WORK TO BE COMPLETED: As you look over the data below, please find each line where the word "csrfToken" appears, then copy it.

------ PROVIDED MATERIAL

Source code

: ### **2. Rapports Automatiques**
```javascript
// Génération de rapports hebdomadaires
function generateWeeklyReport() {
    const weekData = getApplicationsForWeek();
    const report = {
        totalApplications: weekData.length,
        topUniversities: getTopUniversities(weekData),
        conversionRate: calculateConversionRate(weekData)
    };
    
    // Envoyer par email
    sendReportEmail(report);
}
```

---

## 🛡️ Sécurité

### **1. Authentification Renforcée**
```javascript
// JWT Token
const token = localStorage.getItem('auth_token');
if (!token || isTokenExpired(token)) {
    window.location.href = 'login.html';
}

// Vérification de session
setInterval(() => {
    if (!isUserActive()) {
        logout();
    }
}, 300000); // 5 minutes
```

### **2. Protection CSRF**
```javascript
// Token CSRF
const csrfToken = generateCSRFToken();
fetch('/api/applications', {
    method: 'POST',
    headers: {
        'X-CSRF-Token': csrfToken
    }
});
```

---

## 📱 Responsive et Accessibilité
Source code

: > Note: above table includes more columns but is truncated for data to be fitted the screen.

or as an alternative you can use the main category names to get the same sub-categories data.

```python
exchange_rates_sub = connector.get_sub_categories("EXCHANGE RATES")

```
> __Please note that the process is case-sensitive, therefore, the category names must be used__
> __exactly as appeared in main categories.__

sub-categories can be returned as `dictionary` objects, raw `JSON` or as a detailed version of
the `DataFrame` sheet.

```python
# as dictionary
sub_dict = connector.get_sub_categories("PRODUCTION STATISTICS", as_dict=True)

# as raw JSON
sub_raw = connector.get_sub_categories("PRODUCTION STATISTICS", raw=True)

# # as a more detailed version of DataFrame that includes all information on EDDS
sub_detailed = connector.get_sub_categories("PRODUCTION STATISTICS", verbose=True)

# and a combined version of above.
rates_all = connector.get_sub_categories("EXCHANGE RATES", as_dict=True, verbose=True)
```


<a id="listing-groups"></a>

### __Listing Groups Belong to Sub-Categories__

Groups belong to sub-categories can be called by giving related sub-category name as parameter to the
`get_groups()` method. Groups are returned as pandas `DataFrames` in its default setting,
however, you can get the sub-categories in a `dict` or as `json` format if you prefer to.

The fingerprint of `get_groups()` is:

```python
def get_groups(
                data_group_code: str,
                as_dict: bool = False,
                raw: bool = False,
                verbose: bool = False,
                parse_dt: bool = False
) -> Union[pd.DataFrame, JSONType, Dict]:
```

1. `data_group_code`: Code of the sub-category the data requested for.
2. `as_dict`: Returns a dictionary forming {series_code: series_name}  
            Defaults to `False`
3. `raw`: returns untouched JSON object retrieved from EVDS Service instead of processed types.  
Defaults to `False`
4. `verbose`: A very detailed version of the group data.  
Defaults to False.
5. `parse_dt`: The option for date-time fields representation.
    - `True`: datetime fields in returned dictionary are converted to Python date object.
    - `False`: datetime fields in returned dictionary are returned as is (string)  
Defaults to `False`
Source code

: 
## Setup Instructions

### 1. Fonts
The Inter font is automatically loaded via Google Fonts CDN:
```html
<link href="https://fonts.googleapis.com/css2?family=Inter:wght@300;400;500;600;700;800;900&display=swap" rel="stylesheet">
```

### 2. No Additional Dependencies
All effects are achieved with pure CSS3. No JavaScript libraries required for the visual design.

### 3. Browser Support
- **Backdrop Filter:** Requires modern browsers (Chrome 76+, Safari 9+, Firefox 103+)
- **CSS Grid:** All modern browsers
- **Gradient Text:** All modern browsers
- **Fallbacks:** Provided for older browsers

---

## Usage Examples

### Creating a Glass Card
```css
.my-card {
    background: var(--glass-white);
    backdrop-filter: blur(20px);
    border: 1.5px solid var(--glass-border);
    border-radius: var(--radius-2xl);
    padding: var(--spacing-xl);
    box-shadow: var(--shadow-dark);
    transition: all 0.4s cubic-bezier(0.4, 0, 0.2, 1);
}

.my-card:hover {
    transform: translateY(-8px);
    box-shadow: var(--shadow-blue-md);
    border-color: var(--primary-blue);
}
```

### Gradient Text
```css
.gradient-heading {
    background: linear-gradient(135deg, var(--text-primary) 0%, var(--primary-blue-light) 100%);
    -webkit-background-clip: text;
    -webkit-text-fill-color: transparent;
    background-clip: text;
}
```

------------

RESPONSE:
const csrfToken = generateCSRFToken();
        'X-CSRF-Token': csrfToken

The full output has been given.